What needs to be done
Convert the lines of the items, from the first line up to and including the line containing "scientific name: Leiobunum vittatum", into a JSON list of strings with one string per line, omitting blank lines.

Stored items

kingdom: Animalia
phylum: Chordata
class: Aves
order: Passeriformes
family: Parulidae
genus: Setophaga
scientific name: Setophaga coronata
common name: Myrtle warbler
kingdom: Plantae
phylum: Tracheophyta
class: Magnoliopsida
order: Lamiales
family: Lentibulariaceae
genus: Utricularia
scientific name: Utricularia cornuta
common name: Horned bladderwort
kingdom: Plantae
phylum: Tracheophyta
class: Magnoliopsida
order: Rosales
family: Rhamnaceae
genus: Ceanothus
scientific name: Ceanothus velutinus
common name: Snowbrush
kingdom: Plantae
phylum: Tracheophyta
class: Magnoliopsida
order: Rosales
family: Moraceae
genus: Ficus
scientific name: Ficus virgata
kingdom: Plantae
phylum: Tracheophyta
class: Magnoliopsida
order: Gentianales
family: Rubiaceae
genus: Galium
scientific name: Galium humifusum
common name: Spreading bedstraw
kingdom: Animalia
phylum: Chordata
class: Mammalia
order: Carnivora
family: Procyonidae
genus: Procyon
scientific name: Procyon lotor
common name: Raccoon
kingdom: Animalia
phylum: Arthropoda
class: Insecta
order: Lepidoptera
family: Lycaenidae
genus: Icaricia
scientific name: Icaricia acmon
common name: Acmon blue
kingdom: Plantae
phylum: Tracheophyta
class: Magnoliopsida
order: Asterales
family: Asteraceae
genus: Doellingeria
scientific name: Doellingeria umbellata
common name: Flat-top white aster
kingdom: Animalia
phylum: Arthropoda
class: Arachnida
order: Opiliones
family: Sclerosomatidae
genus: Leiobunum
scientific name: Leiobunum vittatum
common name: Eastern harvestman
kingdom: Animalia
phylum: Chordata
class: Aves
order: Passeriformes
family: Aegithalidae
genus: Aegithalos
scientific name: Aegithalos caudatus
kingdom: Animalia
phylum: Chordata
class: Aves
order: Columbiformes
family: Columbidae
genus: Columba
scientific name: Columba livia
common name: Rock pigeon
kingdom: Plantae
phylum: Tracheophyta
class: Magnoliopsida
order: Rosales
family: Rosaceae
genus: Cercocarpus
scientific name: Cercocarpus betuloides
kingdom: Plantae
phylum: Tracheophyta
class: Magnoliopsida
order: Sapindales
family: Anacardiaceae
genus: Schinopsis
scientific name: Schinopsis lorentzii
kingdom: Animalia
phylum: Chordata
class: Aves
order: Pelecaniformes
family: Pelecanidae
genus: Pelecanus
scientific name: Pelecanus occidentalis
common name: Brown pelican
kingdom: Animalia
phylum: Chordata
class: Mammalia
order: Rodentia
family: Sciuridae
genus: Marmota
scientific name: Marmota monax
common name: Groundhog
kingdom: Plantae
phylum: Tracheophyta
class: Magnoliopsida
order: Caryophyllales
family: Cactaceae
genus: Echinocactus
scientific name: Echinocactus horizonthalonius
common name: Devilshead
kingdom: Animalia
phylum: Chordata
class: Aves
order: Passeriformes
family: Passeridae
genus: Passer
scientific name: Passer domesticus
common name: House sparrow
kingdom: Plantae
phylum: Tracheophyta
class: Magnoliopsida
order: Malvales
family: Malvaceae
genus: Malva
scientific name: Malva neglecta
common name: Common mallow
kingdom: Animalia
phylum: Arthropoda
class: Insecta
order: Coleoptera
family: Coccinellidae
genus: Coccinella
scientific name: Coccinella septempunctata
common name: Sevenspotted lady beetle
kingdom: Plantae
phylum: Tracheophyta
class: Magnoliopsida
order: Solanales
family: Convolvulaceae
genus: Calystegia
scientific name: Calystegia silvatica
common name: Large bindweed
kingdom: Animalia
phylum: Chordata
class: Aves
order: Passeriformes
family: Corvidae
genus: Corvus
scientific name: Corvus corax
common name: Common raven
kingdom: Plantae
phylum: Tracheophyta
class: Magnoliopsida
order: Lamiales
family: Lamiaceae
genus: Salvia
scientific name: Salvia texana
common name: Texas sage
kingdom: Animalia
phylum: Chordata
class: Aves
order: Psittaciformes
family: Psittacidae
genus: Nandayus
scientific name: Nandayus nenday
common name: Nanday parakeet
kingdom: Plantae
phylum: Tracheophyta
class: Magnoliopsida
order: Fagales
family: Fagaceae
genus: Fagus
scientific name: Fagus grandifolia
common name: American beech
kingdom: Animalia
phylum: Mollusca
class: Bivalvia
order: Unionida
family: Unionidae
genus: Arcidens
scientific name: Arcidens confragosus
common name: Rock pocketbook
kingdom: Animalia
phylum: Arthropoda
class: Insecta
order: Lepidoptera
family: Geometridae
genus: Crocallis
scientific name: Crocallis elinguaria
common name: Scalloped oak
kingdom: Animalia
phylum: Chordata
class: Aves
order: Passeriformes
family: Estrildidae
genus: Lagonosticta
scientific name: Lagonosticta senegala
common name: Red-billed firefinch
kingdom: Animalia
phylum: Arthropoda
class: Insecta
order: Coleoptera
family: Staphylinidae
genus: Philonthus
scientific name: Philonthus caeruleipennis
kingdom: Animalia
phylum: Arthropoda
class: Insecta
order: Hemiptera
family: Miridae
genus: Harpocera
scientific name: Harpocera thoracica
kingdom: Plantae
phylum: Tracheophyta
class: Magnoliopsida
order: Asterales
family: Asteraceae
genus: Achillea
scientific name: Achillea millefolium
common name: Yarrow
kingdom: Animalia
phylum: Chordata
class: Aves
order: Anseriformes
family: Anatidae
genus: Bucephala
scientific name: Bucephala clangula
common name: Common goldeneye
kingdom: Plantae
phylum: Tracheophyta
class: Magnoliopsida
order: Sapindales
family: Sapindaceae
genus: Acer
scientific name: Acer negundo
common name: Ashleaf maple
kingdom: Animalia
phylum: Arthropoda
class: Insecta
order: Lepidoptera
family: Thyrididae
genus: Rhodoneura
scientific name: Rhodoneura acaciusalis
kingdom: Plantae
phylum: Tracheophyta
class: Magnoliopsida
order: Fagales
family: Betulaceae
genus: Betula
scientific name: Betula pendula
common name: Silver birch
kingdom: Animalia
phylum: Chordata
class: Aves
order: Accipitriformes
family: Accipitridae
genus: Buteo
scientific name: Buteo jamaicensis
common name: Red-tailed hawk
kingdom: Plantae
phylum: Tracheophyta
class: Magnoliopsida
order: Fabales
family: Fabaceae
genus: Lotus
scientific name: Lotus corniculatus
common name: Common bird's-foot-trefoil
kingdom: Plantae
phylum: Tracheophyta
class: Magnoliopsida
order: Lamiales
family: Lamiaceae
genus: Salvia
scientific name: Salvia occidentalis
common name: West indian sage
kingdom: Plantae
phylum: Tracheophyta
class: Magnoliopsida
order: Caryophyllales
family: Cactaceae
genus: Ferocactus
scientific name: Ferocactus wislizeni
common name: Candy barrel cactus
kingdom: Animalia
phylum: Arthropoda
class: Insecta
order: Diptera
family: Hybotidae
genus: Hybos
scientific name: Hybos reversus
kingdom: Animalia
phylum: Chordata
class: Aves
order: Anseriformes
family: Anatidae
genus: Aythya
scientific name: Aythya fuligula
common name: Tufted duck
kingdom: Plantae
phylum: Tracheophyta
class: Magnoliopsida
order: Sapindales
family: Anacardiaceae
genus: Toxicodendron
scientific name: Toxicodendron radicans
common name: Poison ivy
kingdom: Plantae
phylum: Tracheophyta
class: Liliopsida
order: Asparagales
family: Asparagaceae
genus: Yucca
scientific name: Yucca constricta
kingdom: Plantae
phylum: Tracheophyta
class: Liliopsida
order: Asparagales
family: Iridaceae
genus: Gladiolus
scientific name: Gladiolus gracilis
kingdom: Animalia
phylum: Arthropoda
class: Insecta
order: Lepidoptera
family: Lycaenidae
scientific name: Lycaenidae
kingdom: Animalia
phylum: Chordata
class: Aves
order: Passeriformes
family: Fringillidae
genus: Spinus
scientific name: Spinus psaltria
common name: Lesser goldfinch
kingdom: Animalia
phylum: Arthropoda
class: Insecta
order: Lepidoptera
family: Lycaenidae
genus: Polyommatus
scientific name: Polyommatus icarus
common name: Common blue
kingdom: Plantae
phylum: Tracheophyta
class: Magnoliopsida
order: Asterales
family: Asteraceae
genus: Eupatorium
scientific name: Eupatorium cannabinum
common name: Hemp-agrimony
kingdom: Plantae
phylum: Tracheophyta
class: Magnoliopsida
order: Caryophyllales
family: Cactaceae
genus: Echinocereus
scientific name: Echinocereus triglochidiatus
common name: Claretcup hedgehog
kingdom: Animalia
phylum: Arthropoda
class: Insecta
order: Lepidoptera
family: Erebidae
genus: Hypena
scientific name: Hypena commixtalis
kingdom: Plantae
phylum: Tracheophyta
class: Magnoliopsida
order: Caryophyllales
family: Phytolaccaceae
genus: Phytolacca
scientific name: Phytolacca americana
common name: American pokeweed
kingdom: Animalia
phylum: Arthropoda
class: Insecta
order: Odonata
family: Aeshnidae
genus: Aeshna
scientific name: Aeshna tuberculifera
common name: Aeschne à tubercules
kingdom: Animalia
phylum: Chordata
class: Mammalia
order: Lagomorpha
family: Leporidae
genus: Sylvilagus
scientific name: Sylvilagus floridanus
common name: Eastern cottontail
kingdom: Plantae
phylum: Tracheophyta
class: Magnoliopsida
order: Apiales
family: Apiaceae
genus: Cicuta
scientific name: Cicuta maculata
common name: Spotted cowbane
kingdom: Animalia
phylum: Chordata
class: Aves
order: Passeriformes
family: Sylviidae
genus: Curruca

Solution for this exercise
[
  "kingdom: Animalia",
  "phylum: Chordata",
  "class: Aves",
  "order: Passeriformes",
  "family: Parulidae",
  "genus: Setophaga",
  "scientific name: Setophaga coronata",
  "common name: Myrtle warbler",
  "kingdom: Plantae",
  "phylum: Tracheophyta",
  "class: Magnoliopsida",
  "order: Lamiales",
  "family: Lentibulariaceae",
  "genus: Utricularia",
  "scientific name: Utricularia cornuta",
  "common name: Horned bladderwort",
  "kingdom: Plantae",
  "phylum: Tracheophyta",
  "class: Magnoliopsida",
  "order: Rosales",
  "family: Rhamnaceae",
  "genus: Ceanothus",
  "scientific name: Ceanothus velutinus",
  "common name: Snowbrush",
  "kingdom: Plantae",
  "phylum: Tracheophyta",
  "class: Magnoliopsida",
  "order: Rosales",
  "family: Moraceae",
  "genus: Ficus",
  "scientific name: Ficus virgata",
  "kingdom: Plantae",
  "phylum: Tracheophyta",
  "class: Magnoliopsida",
  "order: Gentianales",
  "family: Rubiaceae",
  "genus: Galium",
  "scientific name: Galium humifusum",
  "common name: Spreading bedstraw",
  "kingdom: Animalia",
  "phylum: Chordata",
  "class: Mammalia",
  "order: Carnivora",
  "family: Procyonidae",
  "genus: Procyon",
  "scientific name: Procyon lotor",
  "common name: Raccoon",
  "kingdom: Animalia",
  "phylum: Arthropoda",
  "class: Insecta",
  "order: Lepidoptera",
  "family: Lycaenidae",
  "genus: Icaricia",
  "scientific name: Icaricia acmon",
  "common name: Acmon blue",
  "kingdom: Plantae",
  "phylum: Tracheophyta",
  "class: Magnoliopsida",
  "order: Asterales",
  "family: Asteraceae",
  "genus: Doellingeria",
  "scientific name: Doellingeria umbellata",
  "common name: Flat-top white aster",
  "kingdom: Animalia",
  "phylum: Arthropoda",
  "class: Arachnida",
  "order: Opiliones",
  "family: Sclerosomatidae",
  "genus: Leiobunum",
  "scientific name: Leiobunum vittatum"
]